■ What you should do:
Search the records for the string "artist". Copy each line where it occurs.

Saved entries
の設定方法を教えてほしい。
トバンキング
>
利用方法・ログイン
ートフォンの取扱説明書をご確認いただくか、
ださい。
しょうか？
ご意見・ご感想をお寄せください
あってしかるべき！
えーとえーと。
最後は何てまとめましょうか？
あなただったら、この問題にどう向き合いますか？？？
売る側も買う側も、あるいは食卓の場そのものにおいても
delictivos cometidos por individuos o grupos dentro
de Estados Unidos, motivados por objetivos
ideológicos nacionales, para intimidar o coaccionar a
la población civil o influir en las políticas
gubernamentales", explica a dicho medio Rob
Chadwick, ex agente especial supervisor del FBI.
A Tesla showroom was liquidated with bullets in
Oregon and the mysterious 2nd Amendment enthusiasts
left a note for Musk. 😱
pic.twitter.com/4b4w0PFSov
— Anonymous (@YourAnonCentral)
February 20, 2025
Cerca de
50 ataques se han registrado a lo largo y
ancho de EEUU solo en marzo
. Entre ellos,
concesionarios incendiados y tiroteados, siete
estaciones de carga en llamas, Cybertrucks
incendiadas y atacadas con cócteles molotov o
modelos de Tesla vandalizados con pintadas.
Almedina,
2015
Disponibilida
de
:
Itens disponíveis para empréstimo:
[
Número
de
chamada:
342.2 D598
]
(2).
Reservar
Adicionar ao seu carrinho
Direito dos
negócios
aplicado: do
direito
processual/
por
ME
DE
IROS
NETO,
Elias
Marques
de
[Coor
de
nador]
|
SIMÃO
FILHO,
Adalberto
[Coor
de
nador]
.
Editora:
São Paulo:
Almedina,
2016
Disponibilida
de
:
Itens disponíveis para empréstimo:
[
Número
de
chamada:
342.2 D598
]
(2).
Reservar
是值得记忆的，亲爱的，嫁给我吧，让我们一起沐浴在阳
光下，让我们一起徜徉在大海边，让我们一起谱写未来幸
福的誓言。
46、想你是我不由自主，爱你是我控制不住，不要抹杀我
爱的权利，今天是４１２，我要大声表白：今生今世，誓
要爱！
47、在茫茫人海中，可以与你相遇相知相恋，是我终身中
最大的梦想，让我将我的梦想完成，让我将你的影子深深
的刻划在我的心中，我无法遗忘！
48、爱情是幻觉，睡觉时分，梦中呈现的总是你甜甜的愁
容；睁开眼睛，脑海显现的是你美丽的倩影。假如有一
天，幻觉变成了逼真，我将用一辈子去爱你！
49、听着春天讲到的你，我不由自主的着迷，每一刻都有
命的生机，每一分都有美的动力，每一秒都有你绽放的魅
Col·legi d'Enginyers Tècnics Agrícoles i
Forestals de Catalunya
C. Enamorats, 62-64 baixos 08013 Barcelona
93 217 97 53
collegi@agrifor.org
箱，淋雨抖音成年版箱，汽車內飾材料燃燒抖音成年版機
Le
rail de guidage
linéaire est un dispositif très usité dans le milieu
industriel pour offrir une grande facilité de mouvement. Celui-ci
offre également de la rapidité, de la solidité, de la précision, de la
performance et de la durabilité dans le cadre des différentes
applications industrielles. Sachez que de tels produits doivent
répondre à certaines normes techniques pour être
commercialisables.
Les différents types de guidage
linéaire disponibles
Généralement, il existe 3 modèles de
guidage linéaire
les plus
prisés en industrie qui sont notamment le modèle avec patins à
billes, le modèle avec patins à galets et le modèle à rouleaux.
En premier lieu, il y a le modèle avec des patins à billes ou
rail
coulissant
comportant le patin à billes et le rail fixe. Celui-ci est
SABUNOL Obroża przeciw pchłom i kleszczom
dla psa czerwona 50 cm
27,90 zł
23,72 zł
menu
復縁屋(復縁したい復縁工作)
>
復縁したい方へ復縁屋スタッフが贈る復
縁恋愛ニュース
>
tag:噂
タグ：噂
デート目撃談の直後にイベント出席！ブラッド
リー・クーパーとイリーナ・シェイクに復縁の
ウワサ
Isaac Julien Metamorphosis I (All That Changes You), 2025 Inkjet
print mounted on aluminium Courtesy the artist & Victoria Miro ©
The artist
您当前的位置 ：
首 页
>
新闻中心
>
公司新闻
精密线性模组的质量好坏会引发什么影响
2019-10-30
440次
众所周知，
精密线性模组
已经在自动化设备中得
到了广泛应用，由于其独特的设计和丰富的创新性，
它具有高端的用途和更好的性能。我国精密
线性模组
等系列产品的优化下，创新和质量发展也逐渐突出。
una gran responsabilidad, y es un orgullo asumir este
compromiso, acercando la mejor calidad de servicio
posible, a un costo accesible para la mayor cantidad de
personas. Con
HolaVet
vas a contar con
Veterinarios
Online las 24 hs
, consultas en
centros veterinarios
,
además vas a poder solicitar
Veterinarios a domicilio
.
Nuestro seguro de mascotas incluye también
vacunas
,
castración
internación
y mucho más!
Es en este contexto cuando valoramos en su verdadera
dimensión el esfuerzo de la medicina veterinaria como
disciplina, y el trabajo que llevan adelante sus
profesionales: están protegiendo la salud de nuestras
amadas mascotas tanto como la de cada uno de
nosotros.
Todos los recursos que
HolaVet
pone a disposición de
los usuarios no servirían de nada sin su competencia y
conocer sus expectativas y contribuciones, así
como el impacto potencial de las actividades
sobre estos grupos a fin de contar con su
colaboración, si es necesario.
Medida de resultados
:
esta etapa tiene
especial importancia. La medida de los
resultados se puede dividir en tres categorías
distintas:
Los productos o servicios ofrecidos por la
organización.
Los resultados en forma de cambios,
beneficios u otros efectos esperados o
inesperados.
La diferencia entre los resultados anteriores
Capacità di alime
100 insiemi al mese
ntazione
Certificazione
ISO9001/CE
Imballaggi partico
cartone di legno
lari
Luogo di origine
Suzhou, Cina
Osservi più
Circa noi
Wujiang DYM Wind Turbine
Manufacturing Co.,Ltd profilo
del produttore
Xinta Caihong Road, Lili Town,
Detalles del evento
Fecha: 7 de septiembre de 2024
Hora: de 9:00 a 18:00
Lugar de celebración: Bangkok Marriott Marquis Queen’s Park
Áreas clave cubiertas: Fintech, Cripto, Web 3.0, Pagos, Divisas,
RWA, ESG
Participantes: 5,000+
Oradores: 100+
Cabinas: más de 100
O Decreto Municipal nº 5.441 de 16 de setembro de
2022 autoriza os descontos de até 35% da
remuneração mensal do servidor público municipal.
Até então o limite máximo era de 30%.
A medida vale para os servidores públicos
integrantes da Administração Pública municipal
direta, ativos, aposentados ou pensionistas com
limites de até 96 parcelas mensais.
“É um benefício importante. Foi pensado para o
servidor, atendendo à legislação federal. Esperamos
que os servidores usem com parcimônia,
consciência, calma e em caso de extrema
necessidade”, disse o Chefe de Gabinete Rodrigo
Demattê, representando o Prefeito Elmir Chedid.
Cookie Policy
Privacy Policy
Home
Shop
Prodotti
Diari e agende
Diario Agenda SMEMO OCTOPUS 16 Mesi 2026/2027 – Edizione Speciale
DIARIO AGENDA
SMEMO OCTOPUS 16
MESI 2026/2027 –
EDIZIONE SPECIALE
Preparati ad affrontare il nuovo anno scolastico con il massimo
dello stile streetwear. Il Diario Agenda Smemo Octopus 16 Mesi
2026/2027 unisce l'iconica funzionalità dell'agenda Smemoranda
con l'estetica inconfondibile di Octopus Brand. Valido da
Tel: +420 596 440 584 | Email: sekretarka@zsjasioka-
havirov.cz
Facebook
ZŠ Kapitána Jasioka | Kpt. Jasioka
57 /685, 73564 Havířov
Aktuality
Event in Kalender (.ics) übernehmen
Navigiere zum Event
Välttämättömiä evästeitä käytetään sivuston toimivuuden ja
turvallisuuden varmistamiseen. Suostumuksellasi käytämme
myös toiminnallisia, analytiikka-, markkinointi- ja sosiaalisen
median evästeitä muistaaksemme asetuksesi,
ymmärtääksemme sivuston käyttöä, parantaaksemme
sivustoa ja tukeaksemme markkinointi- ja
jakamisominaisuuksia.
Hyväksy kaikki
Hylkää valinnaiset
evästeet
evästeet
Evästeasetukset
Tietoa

■ Task answer:
print mounted on aluminium Courtesy the artist & Victoria Miro ©
The artist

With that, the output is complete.